II. Die Beschwerde wird abgewiesen und dem Verwaltungsgerichtshof zur Entscheidung darüber abgetreten, ob die beschwerdeführende Partei durch den angefochtenen Beschluss in einem sonstigen Recht verletzt worden ist.
Begründung
Entscheidungsgründe
I. Sachverhalt, Beschwerde und Vorverfahren
1. Mit Bescheid der Österreichischen Ärztekammer wurden die mit Bescheid vom 17. Februar 1995 erteilte Anerkennung der beschwerdeführenden Partei als Ausbildungsstätte für die Ausbildung zum Facharzt für das Sonderfach "Plastische Chirurgie" mit einer Ausbildungsstelle sowie die mit Bescheid vom 23. Jänner 2017 einem näher bezeichneten Department der beschwerdeführenden Partei erteilte Anerkennung für die Sonderfach-Grundausbildung und Sonderfach-Schwerpunktausbildung im Fach "Plastische, Rekonstruktive und Ästhetische Chirurgie" zurückgenommen. In einem wurde das näher bezeichnete Department der beschwerdeführenden Partei aus dem Ausbildungsstättenverzeichnis gestrichen sowie nach §1 der Bearbeitungsgebührenverordnung 2014 – übertragener Wirkungsbereich eine Bearbeitungsgebühr auferlegt.

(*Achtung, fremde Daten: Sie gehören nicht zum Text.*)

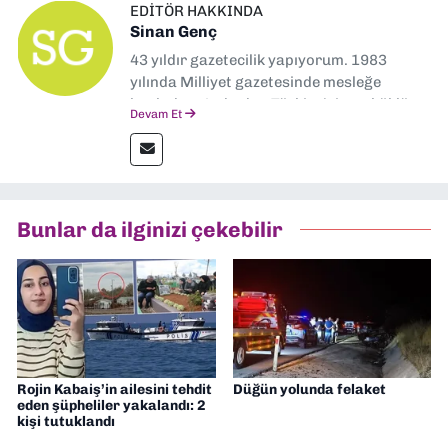
EDITÖR HAKKINDA
Sinan Genç
43 yıldır gazetecilik yapıyorum. 1983
yılında Milliyet gazetesinde mesleğe
başladım. Ardından Türkiye’nin en köklü
Devam Et
gazetelerinden Yeni Asır’da 36 yıl boyunca
muhabir, editör, müdür yardımcısı ve spor
müdürü olarak görev yaptım. Ayrıca Yeni
Asır TV’de 7 yıl boyunca programlar
hazırlayıp sundum. Şu anda Dokuz Eylül
Bunlar da ilginizi çekebilir
Gazetesi'nde editörlük yapıyorum
Rojin Kabaiş’in ailesini tehdit
Düğün yolunda felaket
eden şüpheliler yakalandı: 2
kişi tutuklandı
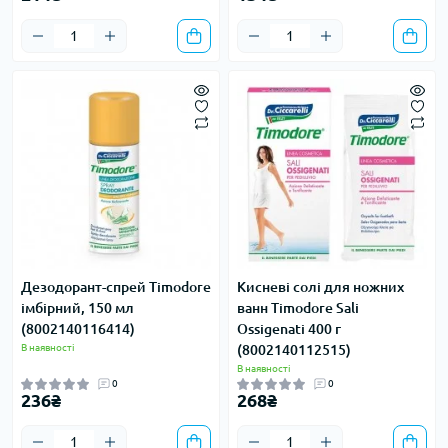
Дезодорант-спрей Timodore
Кисневі солі для ножних
імбірний, 150 мл
ванн Timodore Sali
(8002140116414)
Ossigenati 400 г
В наявності
(8002140112515)
В наявності
0
0
236₴
268₴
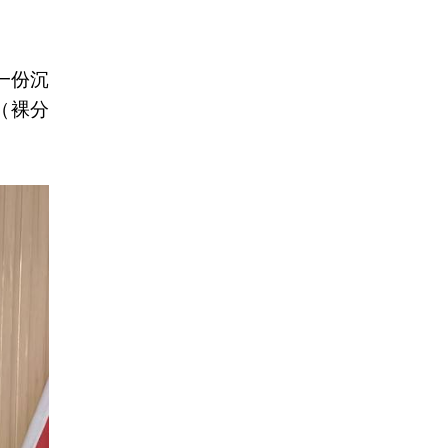
一份沉
（裸分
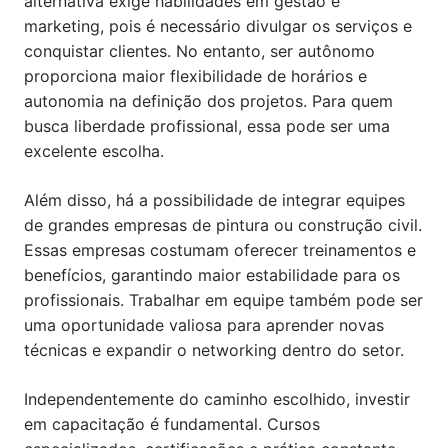
alternativa exige habilidades em gestão e
marketing, pois é necessário divulgar os serviços e
conquistar clientes. No entanto, ser autônomo
proporciona maior flexibilidade de horários e
autonomia na definição dos projetos. Para quem
busca liberdade profissional, essa pode ser uma
excelente escolha.
Além disso, há a possibilidade de integrar equipes
de grandes empresas de pintura ou construção civil.
Essas empresas costumam oferecer treinamentos e
benefícios, garantindo maior estabilidade para os
profissionais. Trabalhar em equipe também pode ser
uma oportunidade valiosa para aprender novas
técnicas e expandir o networking dentro do setor.
Independentemente do caminho escolhido, investir
em capacitação é fundamental. Cursos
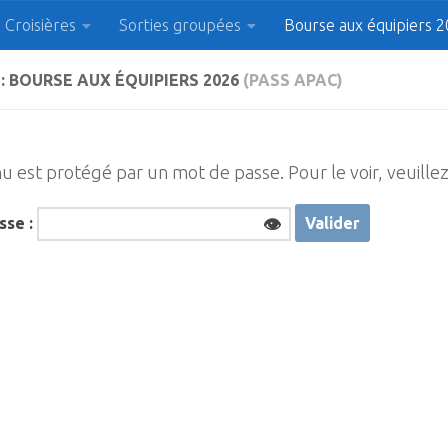
Croisières
Sorties groupées
Bourse aux équipiers 
 Plaisanciers d'Agde et
: BOURSE AUX ÉQUIPIERS 2026
(PASS APAC)
u est protégé par un mot de passe. Pour le voir, veuillez 
sse :
👁️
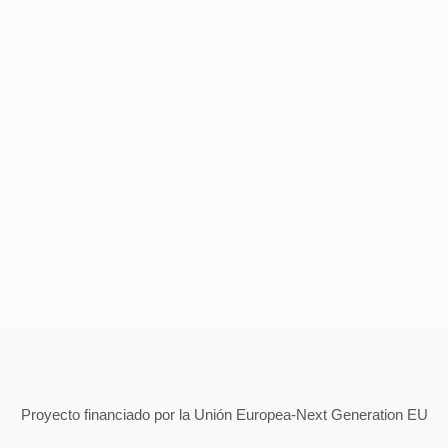
Proyecto financiado por la Unión Europea-Next Generation EU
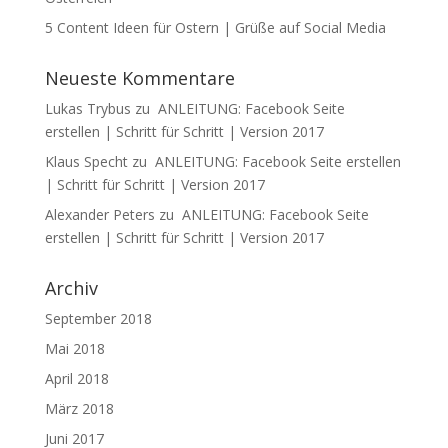
5 Content Ideen für Ostern | Grüße auf Social Media
Neueste Kommentare
Lukas Trybus
zu
ANLEITUNG: Facebook Seite
erstellen | Schritt für Schritt | Version 2017
Klaus Specht
zu
ANLEITUNG: Facebook Seite erstellen
| Schritt für Schritt | Version 2017
Alexander Peters
zu
ANLEITUNG: Facebook Seite
erstellen | Schritt für Schritt | Version 2017
Archiv
September 2018
Mai 2018
April 2018
März 2018
Juni 2017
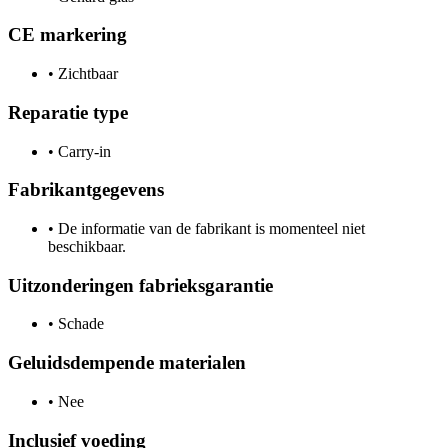
CE markering
•
Zichtbaar
Reparatie type
•
Carry-in
Fabrikantgegevens
•
De informatie van de fabrikant is momenteel niet
beschikbaar.
Uitzonderingen fabrieksgarantie
•
Schade
Geluidsdempende materialen
•
Nee
Inclusief voeding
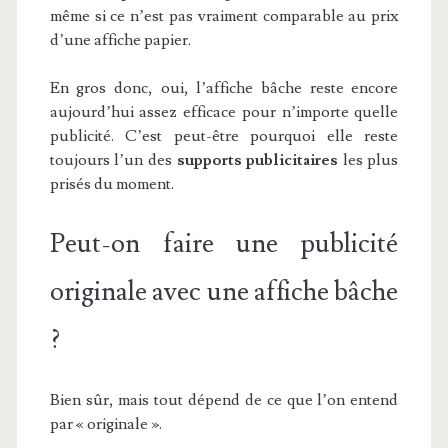
même si ce n’est pas vraiment comparable au prix
d’une affiche papier.
En gros donc, oui, l’affiche bâche reste encore
aujourd’hui assez efficace pour n’importe quelle
publicité. C’est peut-être pourquoi elle reste
toujours l’un des
supports publicitaires
les plus
prisés du moment.
Peut-on faire une publicité
originale avec une affiche bâche
?
Bien sûr, mais tout dépend de ce que l’on entend
par « originale ».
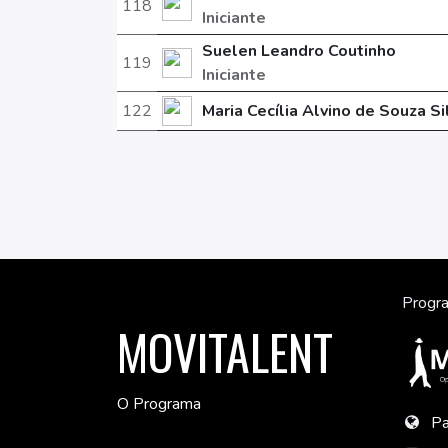
118
Iniciante
Suelen Leandro Coutinho
119
Iniciante
122
Maria Cecília Alvino de Souza Si
Progra
MOVITALENT
O Programa
Pa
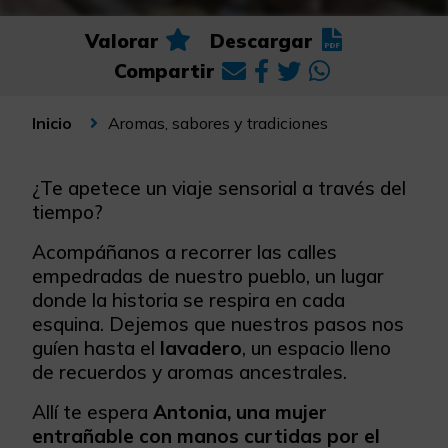
Valorar
Descargar
Compartir
Aromas, sabores y tradiciones
Inicio
¿Te apetece un viaje sensorial a través del
tiempo?
Acompáñanos a recorrer las calles
empedradas de nuestro pueblo, un lugar
donde la historia se respira en cada
esquina. Dejemos que nuestros pasos nos
guíen hasta el
lavadero
, un espacio lleno
de recuerdos y aromas ancestrales.
Allí te espera
Antonia, una mujer
entrañable con manos curtidas por el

2. Dagegen richtet sich die – entsprechend der Rechtsmittelbelehrung – an das Bundesverwaltungsgericht gerichtete Beschwerde vom 14. August 2018.
3. Mit Beschluss vom 2. November 2018 wies das Bundesverwaltungsgericht die Beschwerde mangels Zuständigkeit zurück. Begründend führt es im Wesentlichen zusammengefasst aus, im konkreten Fall liege eine Angelegenheit der mittelbaren Bundesverwaltung vor, die in die Zuständigkeit des örtlich zuständigen Landesverwaltungsgerichtes falle. Die Revision an den Verwaltungsgerichtshof wurde für zulässig erklärt.
4. Gegen diesen Beschluss erhob die beschwerdeführende Partei gestützt auf Art144 B-VG Beschwerde an den Verfassungsgerichtshof, in der sie mit näheren Ausführungen die Verletzung im verfassungsgesetzlich gewährleisteten Recht auf ein Verfahren vor dem gesetzlichen Richter behauptet und die Aufhebung des angefochtenen Beschlusses sowie den Ersatz der Prozesskosten durch die "Beschwerdegegner" und – im Falle der Abweisung oder Ablehnung der Beschwerde – die Abtretung an den Verwaltungsgerichtshof begehrt.
5. Das Bundesverwaltungsgericht nahm von der eingeräumten Möglichkeit, eine Gegenschrift zu erstatten Abstand und legte den verwaltungsgerichtlichen Akt vor. Die Österreichische Ärztekammer legte den verwaltungsbehördlichen Akt vor.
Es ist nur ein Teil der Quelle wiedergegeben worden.